Dualistic Thinking
Sometimes it feels like our tendency toward dualistic thinking never gets us anywhere but disagreement.
How far back does the dualistic thinking go in western thought? Descartes? Maybe even, the ancient Greeks? Zoroaster? Doesn’t really matter. It seems to be an essential way in which many people, seemingly the majority of people, in the U.S. tend to think — myself included.
What are we thinking about here? The way we divide many issues into a binary? It is either yes or no, on or off, real or fake, etc.
Here are some of the binaries that we’ve pondered, maybe for millennia:
mind vs. body
good vs. evil
immaterial vs. material
nature vs. nurture
Humans argue about these things from time to time. Is there an assumption that one is right and one is wrong? There goes another binary! Either X or Y is correct or true or however you want to call it? What if in many of these debates it is not just purely X or Y? What if it is a little bit of X and a little bit of Y? And, a little bit of A, a little bit of B, C, and so on?
My point is, does dualistic thinking force us to oversimplify whatever issue it is that we are considering? If we see things starkly in black and white does it ever get us closer to understanding things? In recent centuries some people have begun thinking of things more metaphorically in shades of gray. But is that limiting too?

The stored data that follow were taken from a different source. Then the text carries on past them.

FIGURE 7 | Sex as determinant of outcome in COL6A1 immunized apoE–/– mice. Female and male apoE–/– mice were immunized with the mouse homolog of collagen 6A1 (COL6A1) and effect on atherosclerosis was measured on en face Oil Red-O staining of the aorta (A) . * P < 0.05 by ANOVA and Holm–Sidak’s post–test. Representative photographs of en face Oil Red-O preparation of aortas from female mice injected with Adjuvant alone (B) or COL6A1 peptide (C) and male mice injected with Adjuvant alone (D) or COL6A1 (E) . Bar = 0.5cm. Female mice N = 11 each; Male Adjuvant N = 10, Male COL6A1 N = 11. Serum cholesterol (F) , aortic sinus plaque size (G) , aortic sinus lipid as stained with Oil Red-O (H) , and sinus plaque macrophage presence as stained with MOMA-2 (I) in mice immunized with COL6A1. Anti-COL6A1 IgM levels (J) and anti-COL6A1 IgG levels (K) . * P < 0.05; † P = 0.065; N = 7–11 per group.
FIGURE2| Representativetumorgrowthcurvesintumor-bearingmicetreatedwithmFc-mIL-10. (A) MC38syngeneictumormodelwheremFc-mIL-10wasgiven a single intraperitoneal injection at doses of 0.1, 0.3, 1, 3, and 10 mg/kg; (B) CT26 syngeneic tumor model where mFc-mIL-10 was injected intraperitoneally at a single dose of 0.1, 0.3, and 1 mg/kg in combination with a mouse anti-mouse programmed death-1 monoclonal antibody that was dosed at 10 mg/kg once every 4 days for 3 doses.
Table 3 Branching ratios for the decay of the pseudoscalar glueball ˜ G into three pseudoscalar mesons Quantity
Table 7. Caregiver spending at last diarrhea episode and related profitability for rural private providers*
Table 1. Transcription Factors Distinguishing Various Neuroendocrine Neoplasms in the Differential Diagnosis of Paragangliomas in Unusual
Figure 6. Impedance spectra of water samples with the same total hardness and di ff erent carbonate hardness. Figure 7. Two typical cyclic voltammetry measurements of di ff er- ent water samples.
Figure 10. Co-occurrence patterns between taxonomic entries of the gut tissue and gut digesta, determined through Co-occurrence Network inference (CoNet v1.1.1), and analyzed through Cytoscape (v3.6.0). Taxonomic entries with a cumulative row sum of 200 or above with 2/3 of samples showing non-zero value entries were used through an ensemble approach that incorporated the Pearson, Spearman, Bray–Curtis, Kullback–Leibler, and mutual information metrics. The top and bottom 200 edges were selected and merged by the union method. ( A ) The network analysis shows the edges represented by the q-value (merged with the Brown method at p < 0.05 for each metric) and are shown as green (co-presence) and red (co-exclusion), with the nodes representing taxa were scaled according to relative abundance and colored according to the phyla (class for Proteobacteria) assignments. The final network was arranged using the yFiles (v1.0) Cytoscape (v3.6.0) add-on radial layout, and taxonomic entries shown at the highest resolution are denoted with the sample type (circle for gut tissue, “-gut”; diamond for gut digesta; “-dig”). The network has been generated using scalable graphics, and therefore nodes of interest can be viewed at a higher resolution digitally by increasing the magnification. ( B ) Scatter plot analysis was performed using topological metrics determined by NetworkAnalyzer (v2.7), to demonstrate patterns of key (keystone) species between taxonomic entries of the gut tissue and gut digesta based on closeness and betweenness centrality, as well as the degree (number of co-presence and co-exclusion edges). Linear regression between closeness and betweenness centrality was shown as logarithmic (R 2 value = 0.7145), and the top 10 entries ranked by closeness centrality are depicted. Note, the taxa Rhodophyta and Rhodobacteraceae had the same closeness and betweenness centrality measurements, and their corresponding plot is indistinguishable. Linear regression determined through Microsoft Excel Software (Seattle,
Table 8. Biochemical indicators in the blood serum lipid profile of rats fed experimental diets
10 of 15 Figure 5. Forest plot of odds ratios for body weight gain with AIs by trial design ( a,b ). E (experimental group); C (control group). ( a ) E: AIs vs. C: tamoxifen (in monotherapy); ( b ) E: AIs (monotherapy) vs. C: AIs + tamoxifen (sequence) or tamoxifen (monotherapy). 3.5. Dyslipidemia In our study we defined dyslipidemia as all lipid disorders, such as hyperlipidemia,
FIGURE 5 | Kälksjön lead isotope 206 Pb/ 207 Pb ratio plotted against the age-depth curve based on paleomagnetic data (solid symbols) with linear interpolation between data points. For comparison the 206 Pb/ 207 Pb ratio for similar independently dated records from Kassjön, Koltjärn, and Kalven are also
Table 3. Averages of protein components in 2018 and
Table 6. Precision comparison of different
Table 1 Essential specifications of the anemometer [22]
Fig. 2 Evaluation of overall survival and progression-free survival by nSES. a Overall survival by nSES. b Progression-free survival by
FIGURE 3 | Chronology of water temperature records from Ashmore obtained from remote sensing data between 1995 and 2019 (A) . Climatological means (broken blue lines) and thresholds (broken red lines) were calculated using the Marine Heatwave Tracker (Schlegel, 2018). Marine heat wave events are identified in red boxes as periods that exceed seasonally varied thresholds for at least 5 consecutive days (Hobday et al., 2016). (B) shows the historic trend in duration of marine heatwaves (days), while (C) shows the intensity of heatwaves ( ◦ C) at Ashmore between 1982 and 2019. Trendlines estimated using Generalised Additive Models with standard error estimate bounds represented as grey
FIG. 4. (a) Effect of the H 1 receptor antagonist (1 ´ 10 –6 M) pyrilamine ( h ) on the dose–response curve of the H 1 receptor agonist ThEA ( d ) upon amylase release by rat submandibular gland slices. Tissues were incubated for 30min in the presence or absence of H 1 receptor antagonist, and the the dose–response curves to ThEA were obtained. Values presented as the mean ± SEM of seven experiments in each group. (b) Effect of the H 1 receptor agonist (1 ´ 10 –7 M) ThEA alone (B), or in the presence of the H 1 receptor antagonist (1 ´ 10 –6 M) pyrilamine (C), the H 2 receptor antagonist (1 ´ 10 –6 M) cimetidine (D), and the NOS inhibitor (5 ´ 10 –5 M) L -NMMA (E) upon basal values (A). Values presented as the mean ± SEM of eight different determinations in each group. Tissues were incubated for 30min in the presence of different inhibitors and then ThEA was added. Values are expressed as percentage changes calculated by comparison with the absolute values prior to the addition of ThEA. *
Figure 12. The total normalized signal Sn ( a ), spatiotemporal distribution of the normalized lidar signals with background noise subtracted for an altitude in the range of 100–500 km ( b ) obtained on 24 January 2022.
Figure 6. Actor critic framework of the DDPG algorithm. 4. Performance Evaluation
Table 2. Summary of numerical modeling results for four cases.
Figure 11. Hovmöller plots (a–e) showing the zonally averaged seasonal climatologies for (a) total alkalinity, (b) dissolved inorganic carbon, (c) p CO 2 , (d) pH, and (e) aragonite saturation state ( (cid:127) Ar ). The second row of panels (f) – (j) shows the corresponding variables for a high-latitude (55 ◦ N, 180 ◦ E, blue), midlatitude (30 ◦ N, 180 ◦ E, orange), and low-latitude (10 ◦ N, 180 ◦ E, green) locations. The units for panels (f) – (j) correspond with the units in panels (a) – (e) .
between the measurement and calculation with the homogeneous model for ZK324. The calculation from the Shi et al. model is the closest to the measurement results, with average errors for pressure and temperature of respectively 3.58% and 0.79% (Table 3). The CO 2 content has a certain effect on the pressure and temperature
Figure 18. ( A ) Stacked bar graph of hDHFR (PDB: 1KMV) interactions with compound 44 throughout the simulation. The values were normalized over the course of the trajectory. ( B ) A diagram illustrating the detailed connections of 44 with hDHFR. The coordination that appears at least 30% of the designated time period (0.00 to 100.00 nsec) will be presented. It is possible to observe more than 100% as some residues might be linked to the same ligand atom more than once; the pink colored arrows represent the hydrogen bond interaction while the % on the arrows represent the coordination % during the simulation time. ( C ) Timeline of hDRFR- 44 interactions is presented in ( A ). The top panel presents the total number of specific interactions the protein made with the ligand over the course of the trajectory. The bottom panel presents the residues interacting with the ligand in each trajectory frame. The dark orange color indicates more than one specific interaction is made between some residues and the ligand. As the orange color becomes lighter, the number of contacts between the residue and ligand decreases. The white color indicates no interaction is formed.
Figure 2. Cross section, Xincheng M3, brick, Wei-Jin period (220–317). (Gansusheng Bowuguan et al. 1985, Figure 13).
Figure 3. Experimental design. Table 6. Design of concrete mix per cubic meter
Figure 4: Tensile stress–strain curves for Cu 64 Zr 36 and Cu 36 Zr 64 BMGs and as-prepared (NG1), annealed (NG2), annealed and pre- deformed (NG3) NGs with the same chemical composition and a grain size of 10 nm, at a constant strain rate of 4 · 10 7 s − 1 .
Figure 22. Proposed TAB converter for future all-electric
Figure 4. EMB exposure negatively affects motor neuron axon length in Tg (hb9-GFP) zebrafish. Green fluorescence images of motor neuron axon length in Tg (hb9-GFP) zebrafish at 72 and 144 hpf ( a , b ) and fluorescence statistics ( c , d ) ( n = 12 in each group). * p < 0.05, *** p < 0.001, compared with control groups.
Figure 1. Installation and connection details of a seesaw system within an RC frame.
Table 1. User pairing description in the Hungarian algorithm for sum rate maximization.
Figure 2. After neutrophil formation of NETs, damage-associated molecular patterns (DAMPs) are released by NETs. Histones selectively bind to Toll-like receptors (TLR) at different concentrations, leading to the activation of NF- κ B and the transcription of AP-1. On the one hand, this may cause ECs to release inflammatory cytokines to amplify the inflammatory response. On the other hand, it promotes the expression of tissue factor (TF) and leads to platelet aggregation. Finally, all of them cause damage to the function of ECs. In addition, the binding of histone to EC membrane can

What if grayscale is only one axis of how we could see the world? But what if we are dealing with a reality that has more than one axis or that is multi-planar? Have you ever seen the color picker in Adobe Photoshop? Other apps have copied this idea, but it is a square with gradations of colors, and to the right is a vertical bar that shows a gradation of all possible colors. As you slide the arrows up and down on the bar, the gradations in the square change based on which color region you are in on the bar.
What if instead of thinking in black and white or grayscale, we saw the world in deep technicolor? What do I mean by that? What I mean is instead of breaking concepts into binary oppositions, we could see them in much greater complexity. Like grayscale, except not just gray — every gradation of every color that we can possibly see or imagine. Does that make any sense?
Rather than considering whether it is nature or our genetics that define who we become vs. nurture or the environments we experience that define who we become, what if we allow for the possibility that both of those could be different colors with differing gradations of how much impact they may have on each of us. And what if the way those colors interact create new colors that affect us? And, what if there are other colors too, like some limited concept of free will? That there are times in our life where our choices have a major effect on who we become. Or how we frame up the stories we tell ourselves and about ourselves can shape us too?
And, what if there are unseen forces that we cannot yet imagine that play some role in shaping who we become? The colors are helpful as an analogy, but there are also regions of the electromagnetic spectrum that our visual systems cannot detect or see. What if there are aspects of what we call reality that we cannot perceive, and therefore we can’t account for them in determining what makes a person who they become? Like Gamma radiation and how it can affect the expression of our genes.
And what if we treated every issue in the same way? That it is probably more complex than we can understand and account for. Would that prevent our tendency toward dualistic thinking from causing so much disagreement?